I've also reviewed various eight‑in/
eight‑out line‑level soundcard designs such as Echo's Layla, M Audio's Delta 1010, and, at a lower price point, Terratec's EWS88MT. However, the Q10 genuinely moves beyond all these products by providing a full eight high‑quality mic preamps plus two guitar preamps, as well as a comprehensive and very well‑designed software mixer, all for a very reasonable £789. The Q10 is possibly the first product that will let you record an entire live band using a single 1U rackmount box and soundcard combination, without employing loads of other gear, except perhaps a compressor/limiter or two. For those who want a compact setup without sacrificing their options or compromising on audio quality, the Q10 should prove ideal.
- Analogue inputs: eight Neutrik Combi sockets with outer XLR for mic signals, inner balanced/unbalanced quarter‑inch jack socket for line.
- Input options: globally switched 48 Volt phantom power on inputs 1 to 4, individually switched EFR high‑impedance guitar preamps on inputs 7 and 8.
- Inserts: four, on input channels 1‑4, using TRS‑wired quarter‑inch jack sockets.
- Analogue outputs: eight, balanced/unbalanced, +4dBu/‑10dBV.
- Monitor outputs: two, balanced/unbalanced, +4dBu, with level control.
- Headphone output: one, with level control.
- A‑D converters: 24‑bit, shielded.
- D‑A converters: 24‑bit, shielded.
- Dynamic range: 110dB D‑A, 100dB A‑D.
- Total harmonic distortion + noise: 0.002% at 1kHz.
- Frequency response: 7Hz to 22kHz, ±0.5dB at 48kHz.
- Digital I/O: S/PDIF in and out.
- MIDI I/O: one in, one out.
- Sync I/O: BNC word clock in and out, MTC (via MIDI), and S/PDIF clock.

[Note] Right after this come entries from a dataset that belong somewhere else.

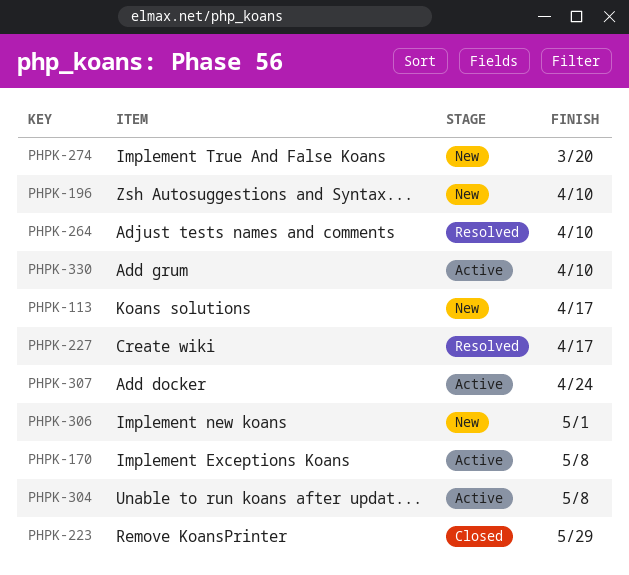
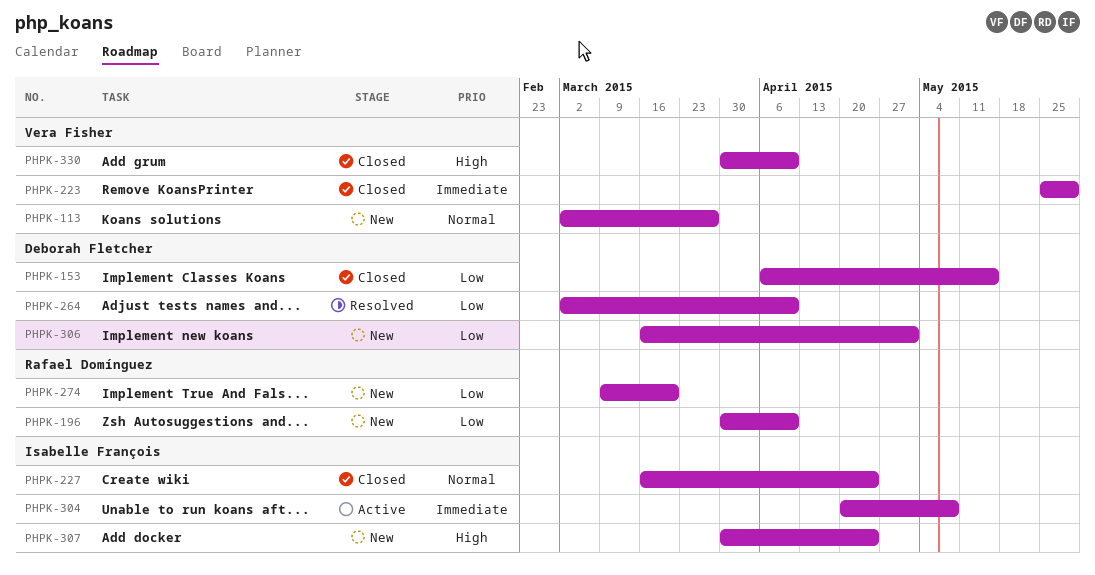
PHPK-113, due: Apr 17 -> Mar 27
PHPK-153: none -> present
PHPK-170: present -> none
PHPK-227, status: Resolved -> Closed
PHPK-227, due: Apr 17 -> Apr 24
PHPK-307, status: Active -> New
PHPK-330, status: Active -> Closed

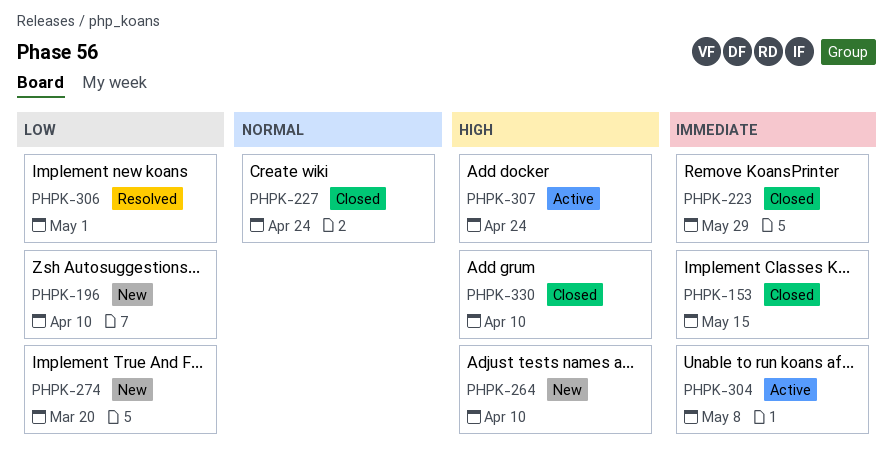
PHPK-113: present -> none
PHPK-153, priority: Low -> Immediate
PHPK-264, status: Resolved -> New
PHPK-264, priority: Low -> High
PHPK-306, status: New -> Resolved
PHPK-307, status: New -> Active

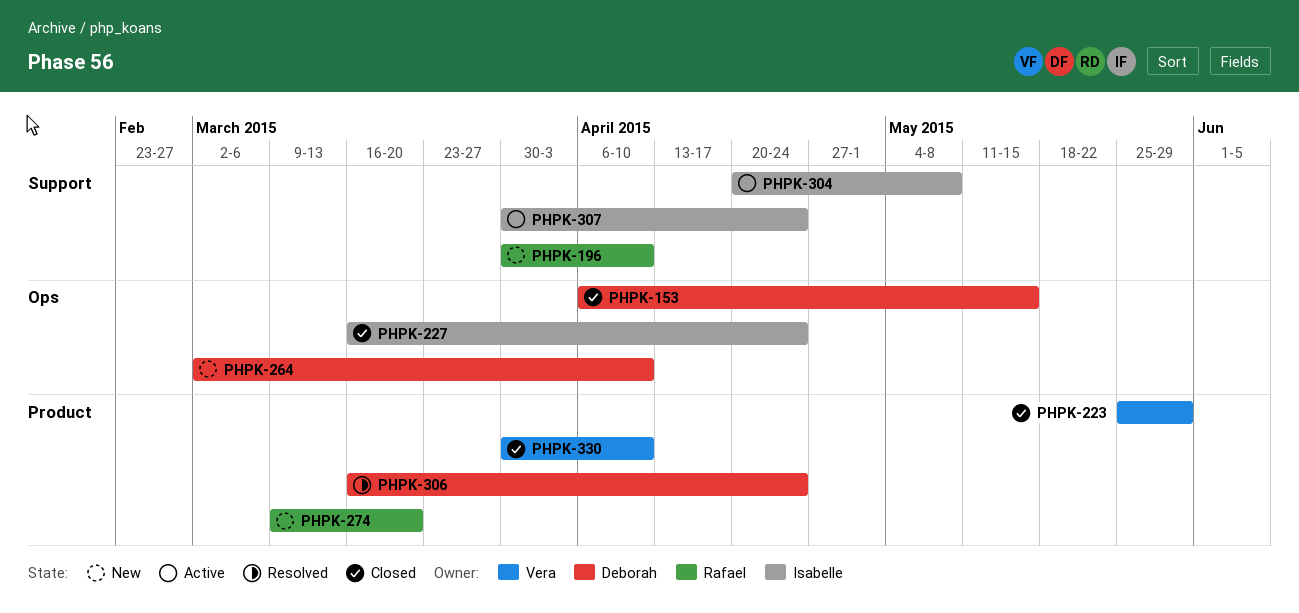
PHPK-306, due: May 1 -> Apr 24

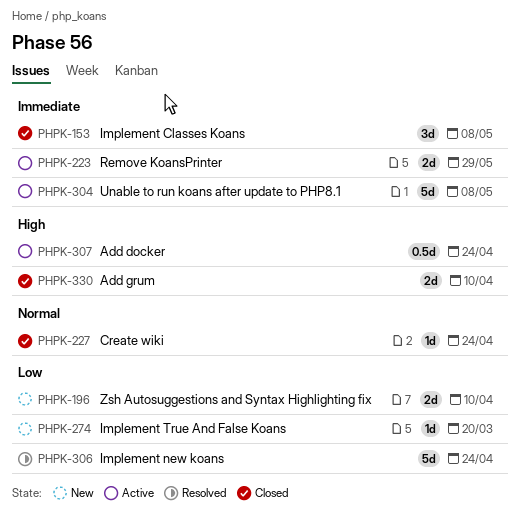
PHPK-153, due: May 15 -> May 8
PHPK-223, status: Closed -> Active
PHPK-264: present -> none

- Supported bit depths: 16 and 24.
- Supported sample rates: 32, 44.1, and 48kHz.
Stated System Requirements
- CPU: Pentium 233MHz or better.
- OS: Windows 95, 98, or ME.
- 64Mb RAM (128Mb strongly recommended).
- 1GHz Pentium III Coppermine PC with 256Mb PC133 RAM, running Windows 98SE.
- Motherboard: Asus TUSL2C with Intel 815EP chipset.
- Graphics Card: ATI Rage 128.
- Installed soundcards: Echo Mia, Yamaha SW1000XG.
- Tested with: Cubase 5.0 r6, Wavelab 3.0, Sonar 1.02.
- Eight high‑quality mic preamps.
- Excellent subjective sound quality.
- Low‑jitter internal clock tightens up detail.
- Versatile DSP mixing and monitoring options.
- 24‑bit RMS background noise is slightly higher than usual.
- 96kHz sample rate not officially supported.
- EFR guitar inputs may prove too forward for some applications.
Aardvark's Q10 provides a unique combination of eight mic preamps and two guitar preamps, added to a more traditional eight‑in/eight‑out soundcard format, which should prove perfect for any musician who wants to record a small live band without investing in loads of other gear.